# Start of ENTRIES
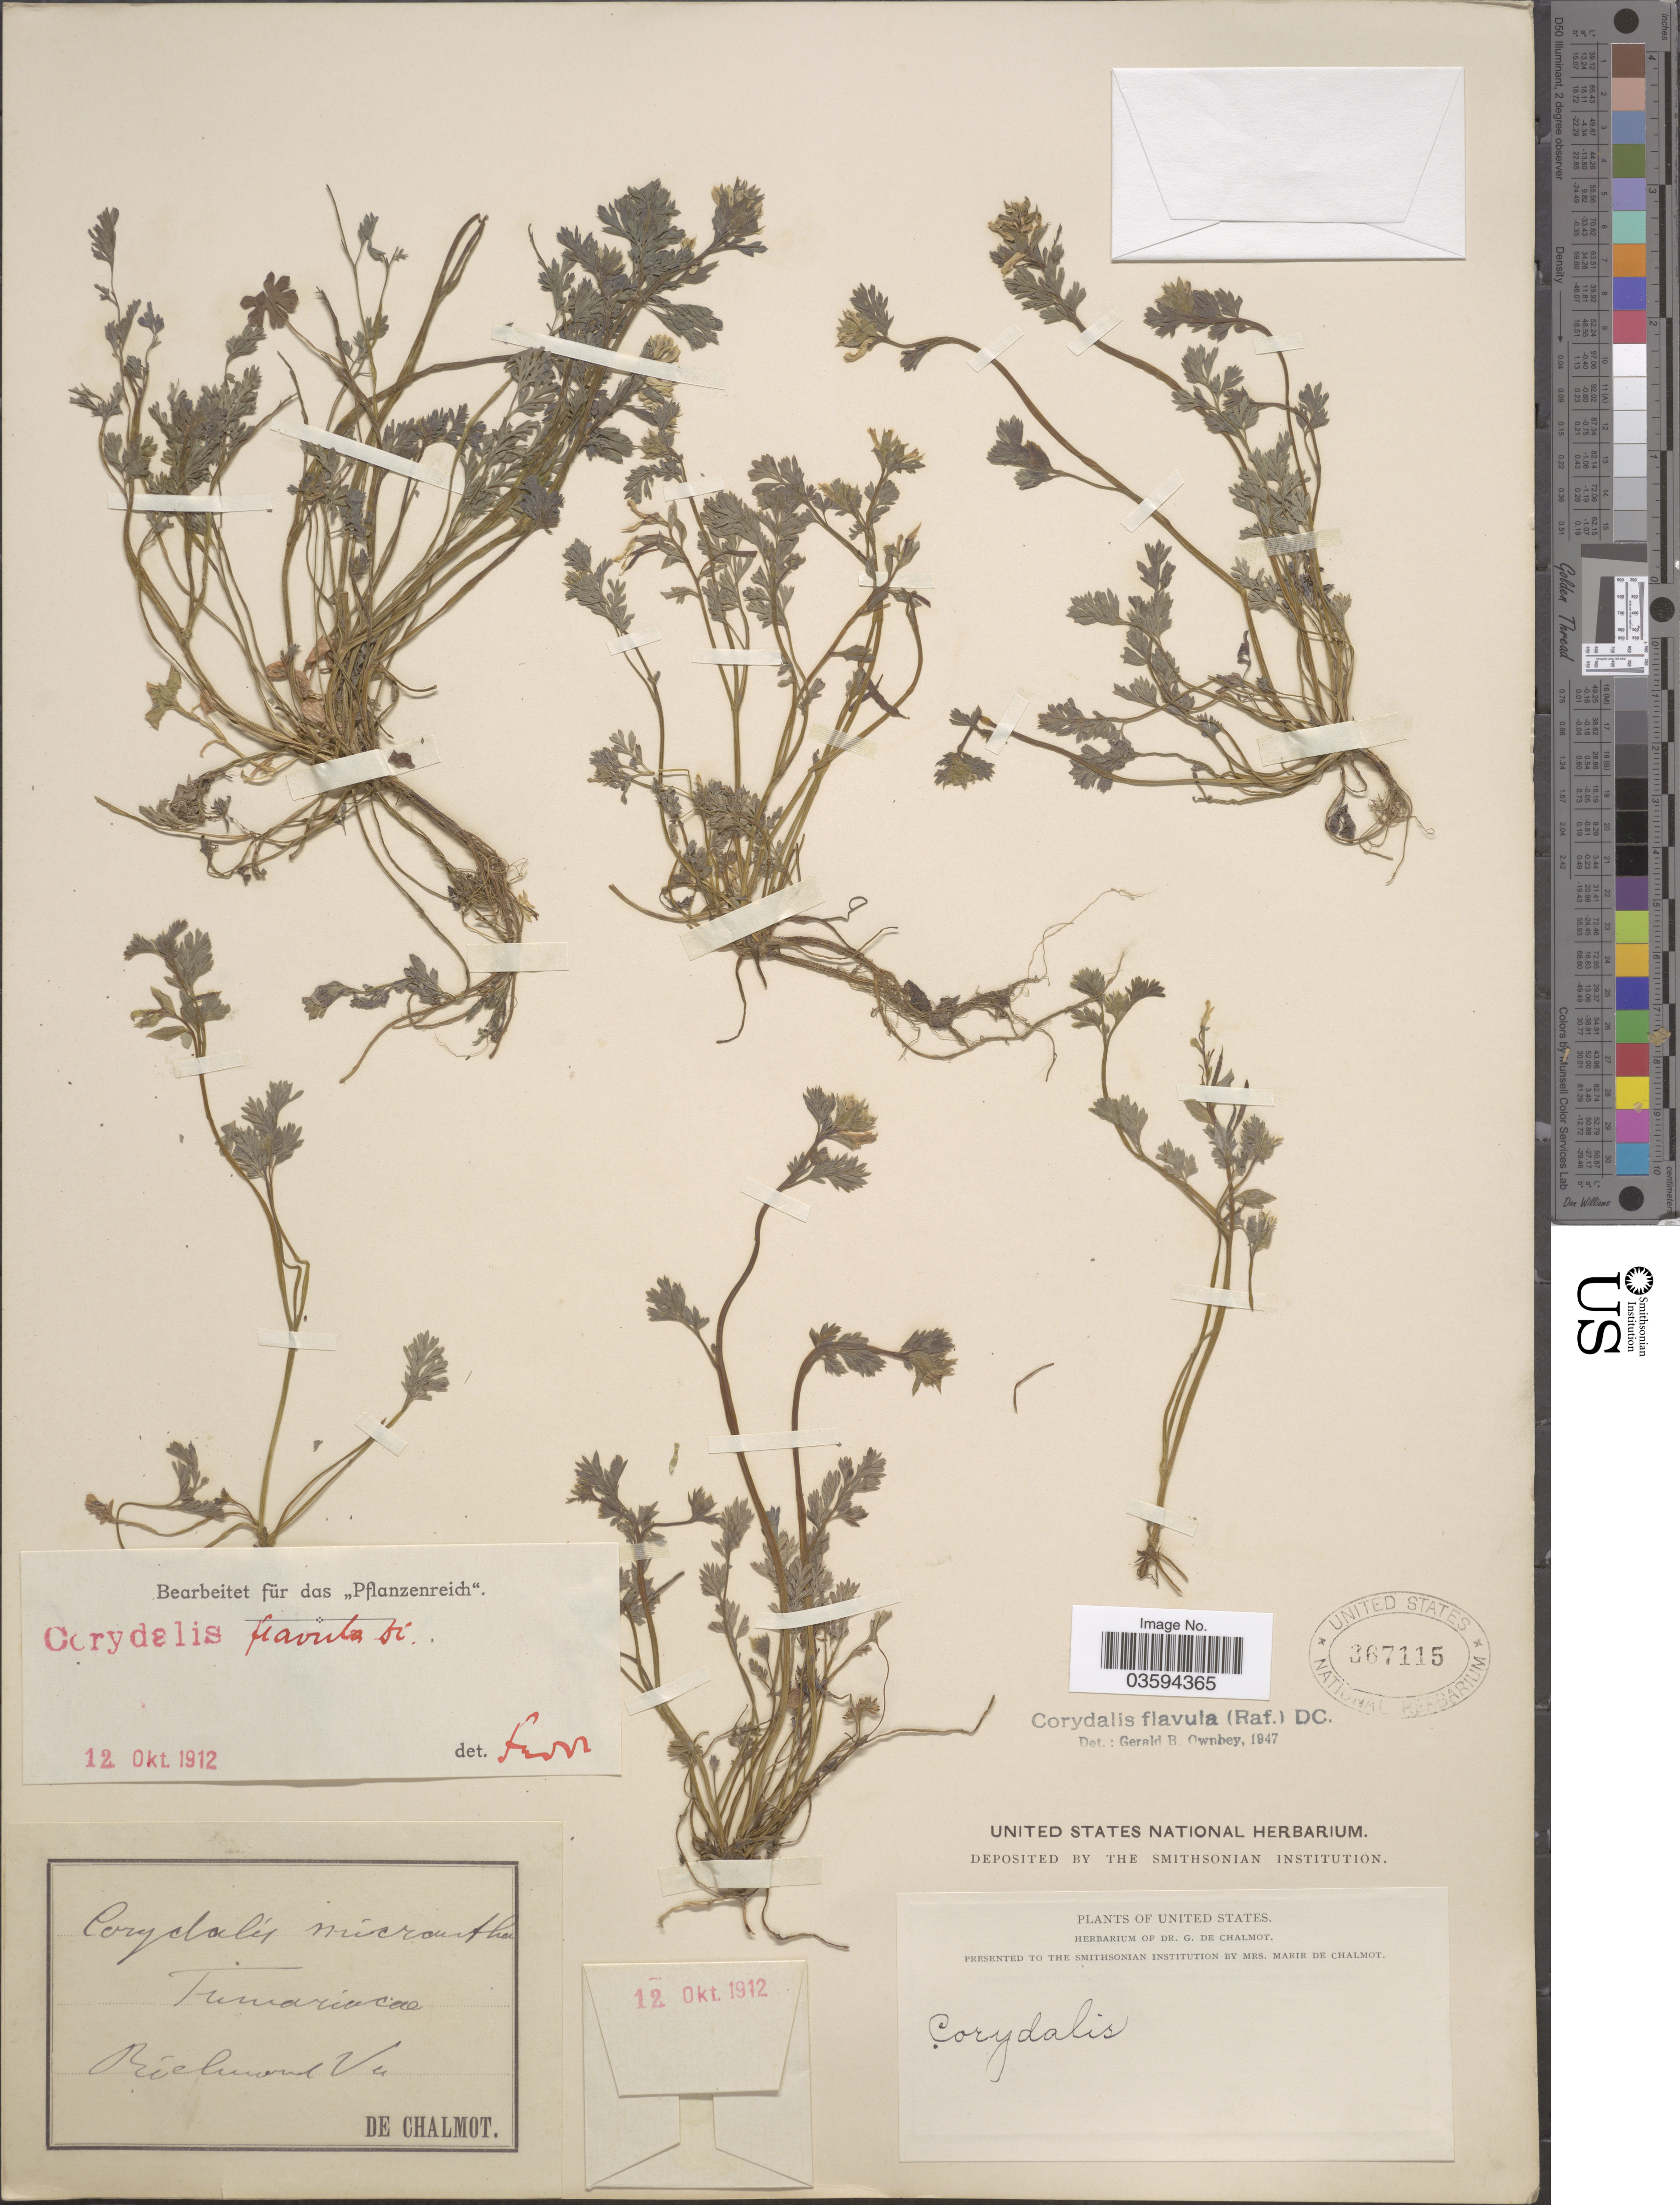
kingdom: Plantae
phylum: Tracheophyta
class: Magnoliopsida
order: Ranunculales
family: Papaveraceae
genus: Corydalis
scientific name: Corydalis flavula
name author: (Raf.) DC.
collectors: G. de Chalmot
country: United States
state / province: Virginia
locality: Richmond.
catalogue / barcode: US 367115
# End of ENTRIES
WRITTEN TASK = Reproduce word for word the stretch of the entries above from the line containing "order: Ranunculales" through the final line, including both ends.

ANSWER TO THIS EXERCISE =
order: Ranunculales
family: Papaveraceae
genus: Corydalis
scientific name: Corydalis flavula
name author: (Raf.) DC.
collectors: G. de Chalmot
country: United States
state / province: Virginia
locality: Richmond.
catalogue / barcode: US 367115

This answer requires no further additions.